Head-to-head comparison
- Cheapest at low volume: Scavio (500 free/month recurring) or SearXNG (free if self-hosted).
- Best free trial: Serper (2,500 one-time credits) for a quick prototype, Tavily (1,000/month) for ongoing free usage.
- Multi-platform: Only Scavio covers Google + Amazon + YouTube + Walmart + Reddit in one API.
- RAG-optimized: Tavily returns LLM-ready content. Exa returns semantically similar documents.

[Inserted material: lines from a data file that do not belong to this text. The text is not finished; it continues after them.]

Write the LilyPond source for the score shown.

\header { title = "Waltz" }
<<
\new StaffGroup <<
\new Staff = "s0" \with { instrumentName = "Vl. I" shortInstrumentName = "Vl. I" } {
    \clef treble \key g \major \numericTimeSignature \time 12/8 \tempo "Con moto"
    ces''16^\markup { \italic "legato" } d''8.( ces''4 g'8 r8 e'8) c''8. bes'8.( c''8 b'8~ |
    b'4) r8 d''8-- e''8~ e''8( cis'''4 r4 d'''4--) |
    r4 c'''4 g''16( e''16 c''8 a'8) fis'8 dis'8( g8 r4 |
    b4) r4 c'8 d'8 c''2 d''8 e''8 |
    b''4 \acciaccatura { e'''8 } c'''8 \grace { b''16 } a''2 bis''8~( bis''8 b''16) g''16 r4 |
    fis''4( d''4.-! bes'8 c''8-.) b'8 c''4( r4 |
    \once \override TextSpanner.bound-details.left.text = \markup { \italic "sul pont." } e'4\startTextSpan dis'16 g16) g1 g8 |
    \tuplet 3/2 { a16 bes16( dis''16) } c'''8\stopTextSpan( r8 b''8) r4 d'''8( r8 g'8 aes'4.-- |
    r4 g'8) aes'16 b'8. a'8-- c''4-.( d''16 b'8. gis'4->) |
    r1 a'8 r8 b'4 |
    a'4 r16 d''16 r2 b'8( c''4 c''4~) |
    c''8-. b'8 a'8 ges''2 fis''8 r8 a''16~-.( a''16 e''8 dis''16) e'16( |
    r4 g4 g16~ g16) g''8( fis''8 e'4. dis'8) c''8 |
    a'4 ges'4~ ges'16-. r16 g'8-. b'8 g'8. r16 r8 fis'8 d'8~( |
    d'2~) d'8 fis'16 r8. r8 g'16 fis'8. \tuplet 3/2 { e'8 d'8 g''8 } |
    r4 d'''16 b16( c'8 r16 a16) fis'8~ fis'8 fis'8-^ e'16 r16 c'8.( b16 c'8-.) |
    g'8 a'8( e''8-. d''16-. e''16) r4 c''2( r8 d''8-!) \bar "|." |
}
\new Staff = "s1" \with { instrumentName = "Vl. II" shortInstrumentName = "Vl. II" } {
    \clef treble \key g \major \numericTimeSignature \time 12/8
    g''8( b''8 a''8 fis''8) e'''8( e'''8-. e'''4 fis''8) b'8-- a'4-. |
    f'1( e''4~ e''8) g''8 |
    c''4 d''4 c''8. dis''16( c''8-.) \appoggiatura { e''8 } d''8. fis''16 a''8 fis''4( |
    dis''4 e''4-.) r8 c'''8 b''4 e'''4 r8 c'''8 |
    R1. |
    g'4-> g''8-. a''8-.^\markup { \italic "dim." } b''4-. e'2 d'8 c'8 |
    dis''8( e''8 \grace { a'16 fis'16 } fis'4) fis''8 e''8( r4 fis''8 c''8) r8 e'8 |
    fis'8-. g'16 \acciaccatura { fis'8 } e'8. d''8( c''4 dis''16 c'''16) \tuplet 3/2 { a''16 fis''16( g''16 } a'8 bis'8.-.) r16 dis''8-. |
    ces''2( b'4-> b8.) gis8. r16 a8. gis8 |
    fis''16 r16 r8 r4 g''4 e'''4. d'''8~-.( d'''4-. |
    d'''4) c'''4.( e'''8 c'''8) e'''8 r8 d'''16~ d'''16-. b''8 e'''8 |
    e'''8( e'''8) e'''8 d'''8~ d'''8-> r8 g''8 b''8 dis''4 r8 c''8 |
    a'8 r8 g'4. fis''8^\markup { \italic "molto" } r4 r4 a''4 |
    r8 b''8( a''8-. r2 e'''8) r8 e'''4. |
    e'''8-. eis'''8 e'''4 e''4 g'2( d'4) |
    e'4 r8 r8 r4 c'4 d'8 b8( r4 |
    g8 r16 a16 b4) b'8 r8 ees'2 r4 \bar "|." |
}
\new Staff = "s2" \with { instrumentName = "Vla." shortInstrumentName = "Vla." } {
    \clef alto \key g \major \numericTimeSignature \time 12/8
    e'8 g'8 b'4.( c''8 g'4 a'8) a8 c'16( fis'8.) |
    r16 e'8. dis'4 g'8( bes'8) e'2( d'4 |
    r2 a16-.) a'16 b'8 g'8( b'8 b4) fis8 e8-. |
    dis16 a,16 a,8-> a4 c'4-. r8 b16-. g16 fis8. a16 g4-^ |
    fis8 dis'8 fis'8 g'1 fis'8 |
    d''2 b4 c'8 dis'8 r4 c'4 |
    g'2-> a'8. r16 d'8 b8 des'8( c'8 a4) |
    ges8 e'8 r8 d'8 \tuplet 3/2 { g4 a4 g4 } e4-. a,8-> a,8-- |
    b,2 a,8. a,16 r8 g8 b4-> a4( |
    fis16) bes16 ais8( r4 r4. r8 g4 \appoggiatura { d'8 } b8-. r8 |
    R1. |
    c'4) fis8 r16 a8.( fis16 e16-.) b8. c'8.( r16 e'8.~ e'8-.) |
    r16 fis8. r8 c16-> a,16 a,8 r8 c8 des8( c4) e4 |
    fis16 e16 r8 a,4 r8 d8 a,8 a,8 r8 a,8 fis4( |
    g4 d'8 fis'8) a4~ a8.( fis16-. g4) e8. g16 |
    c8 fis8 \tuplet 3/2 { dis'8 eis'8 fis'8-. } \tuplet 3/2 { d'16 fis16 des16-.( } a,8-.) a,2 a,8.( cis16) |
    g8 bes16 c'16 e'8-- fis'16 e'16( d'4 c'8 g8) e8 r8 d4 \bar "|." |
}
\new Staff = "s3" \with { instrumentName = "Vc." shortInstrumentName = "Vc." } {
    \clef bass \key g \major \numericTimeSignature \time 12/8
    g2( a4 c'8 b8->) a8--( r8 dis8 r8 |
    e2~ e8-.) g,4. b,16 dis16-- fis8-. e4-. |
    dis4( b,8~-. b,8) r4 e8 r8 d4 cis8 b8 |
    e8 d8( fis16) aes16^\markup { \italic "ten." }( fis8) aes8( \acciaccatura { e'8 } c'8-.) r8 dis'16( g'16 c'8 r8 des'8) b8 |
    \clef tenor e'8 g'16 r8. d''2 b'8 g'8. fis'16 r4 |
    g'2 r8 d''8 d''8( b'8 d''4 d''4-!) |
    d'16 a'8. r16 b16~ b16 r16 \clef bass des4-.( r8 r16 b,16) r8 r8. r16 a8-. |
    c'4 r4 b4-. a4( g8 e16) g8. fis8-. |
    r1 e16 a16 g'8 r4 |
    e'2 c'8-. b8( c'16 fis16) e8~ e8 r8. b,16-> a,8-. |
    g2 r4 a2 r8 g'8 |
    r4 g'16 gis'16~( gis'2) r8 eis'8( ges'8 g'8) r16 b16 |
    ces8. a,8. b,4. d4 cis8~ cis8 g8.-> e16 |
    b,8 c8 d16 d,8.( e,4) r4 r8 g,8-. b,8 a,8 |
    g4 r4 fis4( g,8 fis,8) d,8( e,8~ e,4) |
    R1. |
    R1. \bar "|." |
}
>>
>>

- No vendor lock-in: SearXNG is the only fully self-hosted option.
MCP support
If you are building with Claude Code or other MCP-compatible agents, Scavio exposes an MCP endpoint at https://mcp.scavio.dev/mcp that works directly in Claude Code and other MCP clients. Tavily and Brave also have community MCP servers. Serper and SearXNG require custom MCP wrappers.
Migration from Brave
If your code currently calls the Brave Search API, the migration path to Scavio is straightforward: change the endpoint URL, swap the API key header, and adjust the response parsing. Brave returns results in a web.results array; Scavio returns them in organic_results. The field names differ but the structure is similar.
# Before (Brave)
# resp = requests.get(
# "https://api.search.brave.com/res/v1/web/search",
# headers={"X-Subscription-Token": BRAVE_KEY},
# params={"q": query}
# )
# results = resp.json()["web"]["results"]
# After (Scavio)
resp = requests.post(
"https://api.scavio.dev/api/v1/search",
headers={"x-api-key": "YOUR_KEY"},
json={"platform": "google", "query": query}
)
results = resp.json()["organic_results"]Bottom line
Brave's free tier removal pushed developers to evaluate alternatives they should have been using anyway. For structured Google SERPs, Scavio and Serper are the most direct replacements. For RAG pipelines, Tavily is purpose-built. For zero-cost self-hosting, SearXNG works if you invest the ops time. Pick based on your actual use case, not on which one has the most GitHub stars.